GOAL OF THE EXERCISE: Retype the listing exactly; omit pictures.

TASK INPUTS:
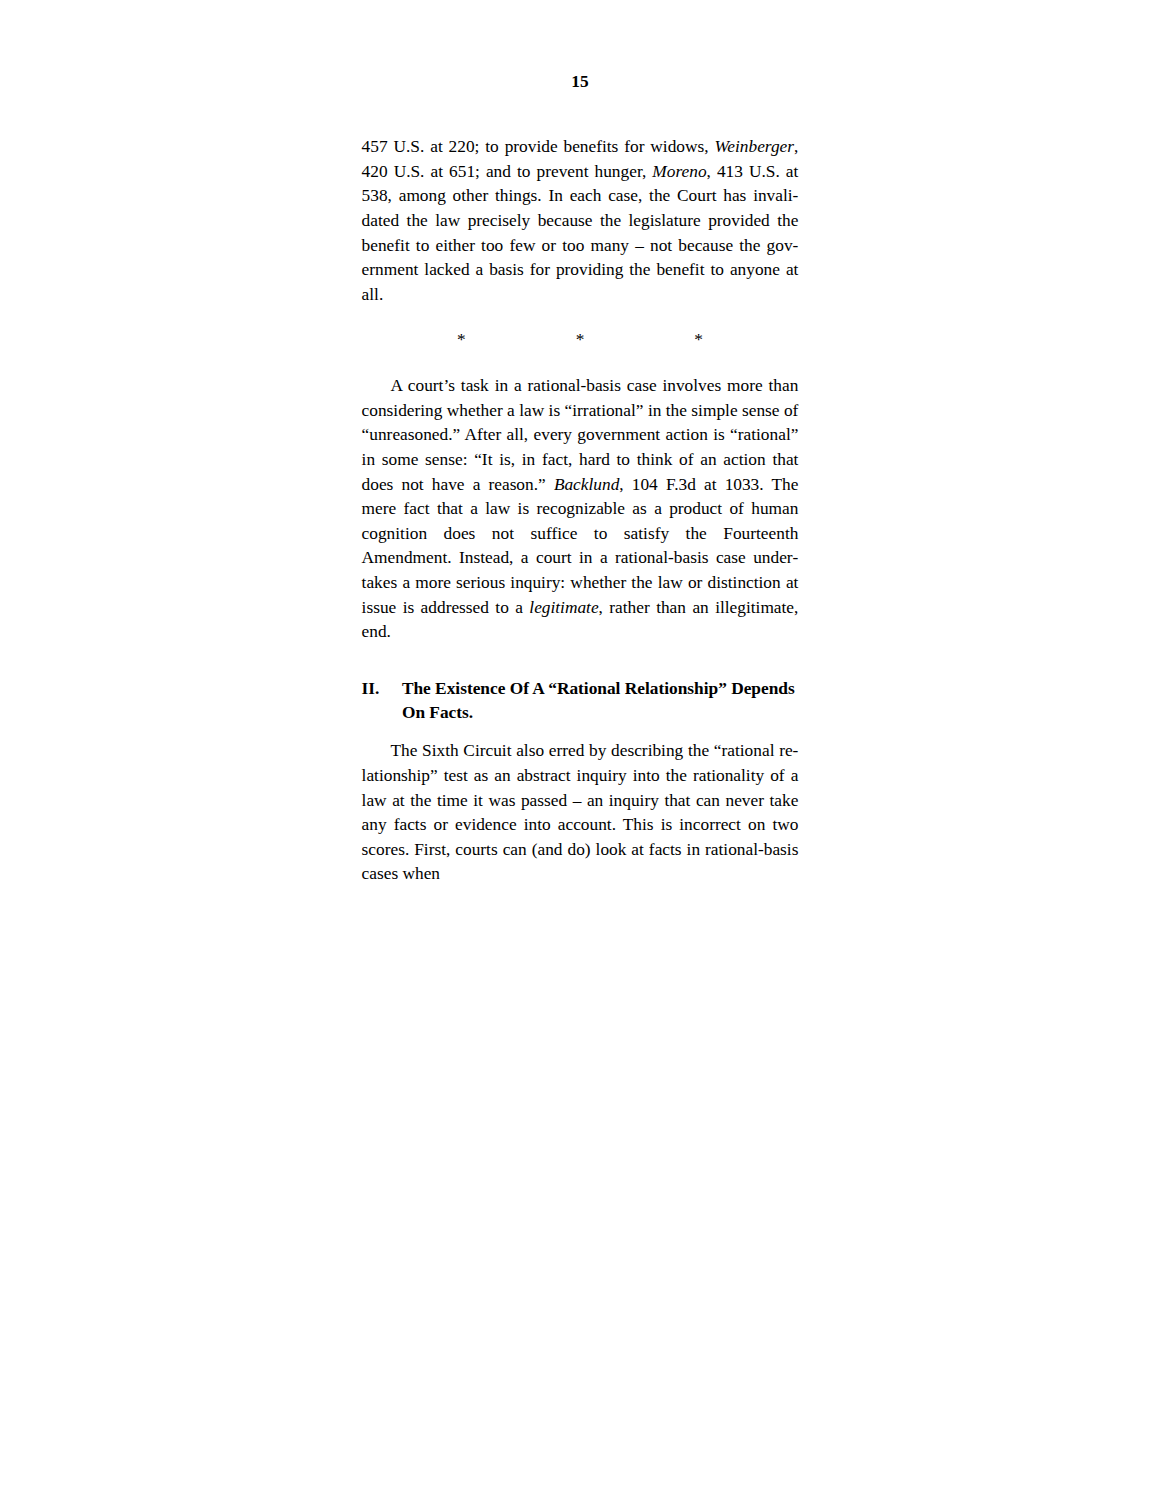15
457 U.S. at 220; to provide benefits for widows, Weinberger, 420 U.S. at 651; and to prevent hunger, Moreno, 413 U.S. at 538, among other things. In each case, the Court has invalidated the law precisely because the legislature provided the benefit to either too few or too many – not because the government lacked a basis for providing the benefit to anyone at all.
* * *
A court’s task in a rational-basis case involves more than considering whether a law is “irrational” in the simple sense of “unreasoned.” After all, every government action is “rational” in some sense: “It is, in fact, hard to think of an action that does not have a reason.” Backlund, 104 F.3d at 1033. The mere fact that a law is recognizable as a product of human cognition does not suffice to satisfy the Fourteenth Amendment. Instead, a court in a rational-basis case undertakes a more serious inquiry: whether the law or distinction at issue is addressed to a legitimate, rather than an illegitimate, end.
II. The Existence Of A “Rational Relationship” Depends On Facts.
The Sixth Circuit also erred by describing the “rational relationship” test as an abstract inquiry into the rationality of a law at the time it was passed – an inquiry that can never take any facts or evidence into account. This is incorrect on two scores. First, courts can (and do) look at facts in rational-basis cases when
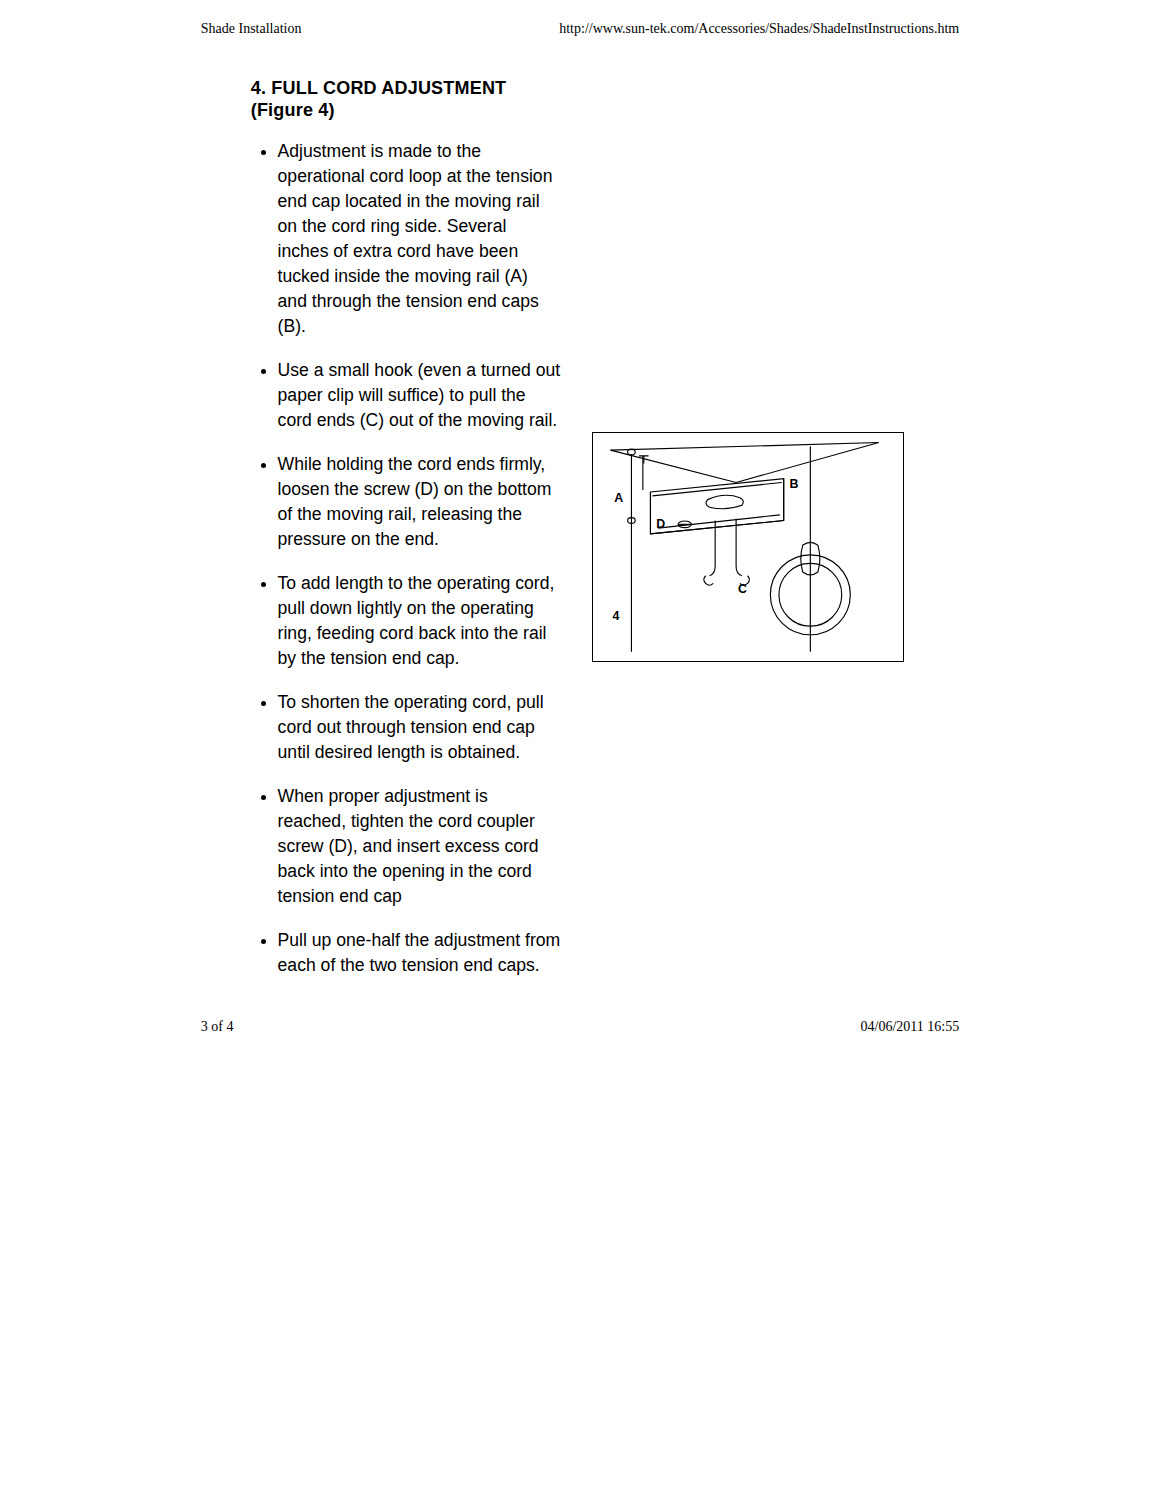Shade Installation
http://www.sun-tek.com/Accessories/Shades/ShadeInstInstructions.htm
4. FULL CORD ADJUSTMENT
(Figure 4)
Adjustment is made to the operational cord loop at the tension end cap located in the moving rail on the cord ring side. Several inches of extra cord have been tucked inside the moving rail (A) and through the tension end caps (B).
Use a small hook (even a turned out paper clip will suffice) to pull the cord ends (C) out of the moving rail.
While holding the cord ends firmly, loosen the screw (D) on the bottom of the moving rail, releasing the pressure on the end.
To add length to the operating cord, pull down lightly on the operating ring, feeding cord back into the rail by the tension end cap.
To shorten the operating cord, pull cord out through tension end cap until desired length is obtained.
When proper adjustment is reached, tighten the cord coupler screw (D), and insert excess cord back into the opening in the cord tension end cap
Pull up one-half the adjustment from each of the two tension end caps.
A B C D 4
3 of 4
04/06/2011 16:55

ANSWER FOR THE TASK:
15
457 U.S. at 220; to provide benefits for widows, Weinberger, 420 U.S. at 651; and to prevent hunger, Moreno, 413 U.S. at 538, among other things. In each case, the Court has invalidated the law precisely because the legislature provided the benefit to either too few or too many – not because the government lacked a basis for providing the benefit to anyone at all.
* * *
A court’s task in a rational-basis case involves more than considering whether a law is “irrational” in the simple sense of “unreasoned.” After all, every government action is “rational” in some sense: “It is, in fact, hard to think of an action that does not have a reason.” Backlund, 104 F.3d at 1033. The mere fact that a law is recognizable as a product of human cognition does not suffice to satisfy the Fourteenth Amendment. Instead, a court in a rational-basis case undertakes a more serious inquiry: whether the law or distinction at issue is addressed to a legitimate, rather than an illegitimate, end.
II. The Existence Of A “Rational Relationship” Depends On Facts.
The Sixth Circuit also erred by describing the “rational relationship” test as an abstract inquiry into the rationality of a law at the time it was passed – an inquiry that can never take any facts or evidence into account. This is incorrect on two scores. First, courts can (and do) look at facts in rational-basis cases when
Shade Installation
http://www.sun-tek.com/Accessories/Shades/ShadeInstInstructions.htm
4. FULL CORD ADJUSTMENT
(Figure 4)
Adjustment is made to the operational cord loop at the tension end cap located in the moving rail on the cord ring side. Several inches of extra cord have been tucked inside the moving rail (A) and through the tension end caps (B).
Use a small hook (even a turned out paper clip will suffice) to pull the cord ends (C) out of the moving rail.
While holding the cord ends firmly, loosen the screw (D) on the bottom of the moving rail, releasing the pressure on the end.
To add length to the operating cord, pull down lightly on the operating ring, feeding cord back into the rail by the tension end cap.
To shorten the operating cord, pull cord out through tension end cap until desired length is obtained.
When proper adjustment is reached, tighten the cord coupler screw (D), and insert excess cord back into the opening in the cord tension end cap
Pull up one-half the adjustment from each of the two tension end caps.
A B C D 4
3 of 4
04/06/2011 16:55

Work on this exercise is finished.